3. Des localisations géographiques peu adaptées au travail

Si les prisons de centre-ville présentaient de nombreux défauts, le choix de construire aujourd'hui des établissements en rase campagne, loin des villes et des habitations, constitue une option désastreuse. Cet éloignement ne permet pas d'assurer le maintien des liens entre le détenu et sa famille. En termes de travail, ces implantations sont calamiteuses. Le travail ne peut être développé en prison que si l'établissement se situe à proximité d'un tissu économique vivant. Il est impossible de faire venir des concessionnaires dans des zones reculées. Quand bien même cela serait possible, il serait difficile de trouver pour ces ateliers des clients et des fournisseurs.

Si la situation du travail à la maison centrale de Poissy ou au centre de détention de Muret est plutôt satisfaisante, c'est que Poissy bénéficie du dynamisme économique de l'Ouest parisien tandis que Muret est au coeur du tissu industriel toulousain. A l'inverse, Clairvaux, mais surtout la plupart des établissements du parc 13.000, sont situés en plein désert industriel : il est illusoire de penser y développer l'emploi.

La prison est regardée par les habitants des villes comme une nuisance qu'il convient de refuser à tout prix. Il n'empêche que la relégation des prisons dans des zones reculées, puisqu'elle revient à couper tout lien avec le monde extérieur, sur le plan familial, social, économique, rend la sortie de prison encore plus problématique. La préparation à une éventuelle réinsertion sociale et professionnelle dans les établissements situés en pleines friches n'est pas possible : le travail, comme la formation, y sont automatiquement absents.

4. Une organisation fragile

La prison connaît un équilibre précaire. Le travail pénitentiaire subit cet environnement fragile. Un « rien » suffit pour bouleverser un atelier patiemment mis en place.

Le climat social des prisons est sur le fil. Les tensions en détention conduisent périodiquement à des mouvements de détenus plus ou moins graves. La moindre mutinerie peut ruiner un atelier de production. Votre rapporteur spécial a visité la maison centrale de Poissy quelques jours seulement après la mutinerie de mars 2002. Il a constaté d'une part que certains ateliers avaient été dévastés. Il a remarqué d'autre part que ces mutineries avaient un effet répulsif immédiat pour les entrepreneurs éventuellement intéressés par une implantation en prison. Ceux-ci prennent conscience qu'il existe en prison un risque économique lié au risque de mutinerie mais aussi un risque physique pour les personnes pouvant être amenées à encadrer un atelier. La conséquence est immédiate et dramatique : les entreprises fuient la prison.
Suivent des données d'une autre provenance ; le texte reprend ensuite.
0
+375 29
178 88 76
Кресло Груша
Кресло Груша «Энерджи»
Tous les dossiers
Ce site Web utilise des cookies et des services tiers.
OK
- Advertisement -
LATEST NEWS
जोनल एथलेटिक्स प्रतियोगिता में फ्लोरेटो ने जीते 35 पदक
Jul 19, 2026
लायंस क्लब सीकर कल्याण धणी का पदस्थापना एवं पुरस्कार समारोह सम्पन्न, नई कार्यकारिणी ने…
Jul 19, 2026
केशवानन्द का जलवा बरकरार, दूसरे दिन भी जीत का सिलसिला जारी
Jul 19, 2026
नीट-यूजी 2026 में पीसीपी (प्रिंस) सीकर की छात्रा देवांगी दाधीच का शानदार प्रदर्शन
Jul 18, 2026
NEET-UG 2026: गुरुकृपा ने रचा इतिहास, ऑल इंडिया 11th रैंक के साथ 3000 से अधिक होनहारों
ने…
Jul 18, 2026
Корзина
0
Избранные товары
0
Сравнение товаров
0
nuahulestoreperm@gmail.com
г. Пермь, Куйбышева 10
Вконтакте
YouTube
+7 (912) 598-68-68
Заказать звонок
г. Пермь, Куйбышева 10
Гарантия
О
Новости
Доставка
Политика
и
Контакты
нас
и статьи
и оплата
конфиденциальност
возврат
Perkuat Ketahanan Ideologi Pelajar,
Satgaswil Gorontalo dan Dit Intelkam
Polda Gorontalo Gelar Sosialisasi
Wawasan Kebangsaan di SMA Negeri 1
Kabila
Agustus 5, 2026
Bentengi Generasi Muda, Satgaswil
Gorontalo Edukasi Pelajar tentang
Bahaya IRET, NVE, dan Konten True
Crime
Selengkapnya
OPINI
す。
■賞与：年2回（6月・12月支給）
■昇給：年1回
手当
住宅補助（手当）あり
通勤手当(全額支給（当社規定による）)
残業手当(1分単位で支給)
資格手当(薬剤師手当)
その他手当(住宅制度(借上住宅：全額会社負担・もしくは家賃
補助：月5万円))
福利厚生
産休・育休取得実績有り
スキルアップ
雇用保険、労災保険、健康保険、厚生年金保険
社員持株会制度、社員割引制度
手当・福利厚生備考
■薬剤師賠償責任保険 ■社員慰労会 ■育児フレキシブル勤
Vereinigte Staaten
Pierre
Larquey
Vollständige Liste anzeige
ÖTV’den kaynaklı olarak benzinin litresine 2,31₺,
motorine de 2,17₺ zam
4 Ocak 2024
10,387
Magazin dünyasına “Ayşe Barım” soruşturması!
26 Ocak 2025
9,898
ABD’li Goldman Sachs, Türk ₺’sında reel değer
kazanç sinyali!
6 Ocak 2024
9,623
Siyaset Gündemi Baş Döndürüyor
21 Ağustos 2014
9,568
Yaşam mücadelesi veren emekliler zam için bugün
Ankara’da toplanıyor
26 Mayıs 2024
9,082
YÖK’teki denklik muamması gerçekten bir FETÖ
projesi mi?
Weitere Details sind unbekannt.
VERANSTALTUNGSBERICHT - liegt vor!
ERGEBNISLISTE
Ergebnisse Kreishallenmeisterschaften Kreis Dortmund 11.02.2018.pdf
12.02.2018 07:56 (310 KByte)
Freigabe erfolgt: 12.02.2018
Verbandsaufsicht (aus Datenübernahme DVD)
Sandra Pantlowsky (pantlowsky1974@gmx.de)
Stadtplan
Chez les surveillants, les mouvements sociaux ne sont pas absents. En absence de droit de grève, ces mouvements prennent une forme de plus en plus inquiétante, et contraire à la loi. Conflits autour du temps de travail, négociations salariales, agitations au moment du vote du budget se manifestent de plus en plus par le blocages des portes des établissements. Le malaise des surveillants de prison est à prendre au sérieux par l'administration pénitentiaire. Pour autant, les blocages de portes, dont votre rapporteur spécial a pu voir un exemple à Fresnes, sont inadmissibles , d'autant qu'ils se multiplient. Certains établissements ont ainsi été bloqués durant deux semaines l'automne dernier. De la part des garants de l'ordre et de la loi que sont les gardiens de prison, cette attitude, quelles qu'en soient les raisons, n'est pas acceptable.

Le blocage des portes empêche les détenus de voir leurs avocats. Il les empêche de recevoir la visite de leur famille. Il accroît donc les tensions en détention.

Pour le travail pénitentiaire, un blocage des portes est catastrophique. Les livraisons de matières premières ne peuvent avoir lieu. Les commandes des clients ne peuvent être honorées. Les personnels des entreprises extérieures ne peuvent entrer. La conséquence est tout aussi rapide que pour une mutinerie : l'administration est confrontée à de nombreux contentieux, les entreprises fuient la prison, la R.I.E.P perd ses clients les plus importants. Il convient de répéter une évidence : sans entreprises, qu'elles soit présentes dans les établissements ou simples clientes, il ne peut y avoir de travail en prison.

Enfin, de manière plus structurelle, l'organisation de la journée pénitentiaire n'est pas très attractive pour faire venir des entreprises en prison. La journée pénitentiaire constitue la période entre le moment où les détenus peuvent quitter leur cellule et celui où ils doivent la regagner. La journée pénitentiaire est elle-même conditionnée par la durée et l'organisation du temps de travail des gardiens.

Pour ces raisons, la journée pénitentiaire est en général très courte, ce qui fait que les détenus sont rarement en mesure de travailler huit heures dans une journée. La limitation du temps de travail des détenus est un frein au développement d'une activité professionnelle.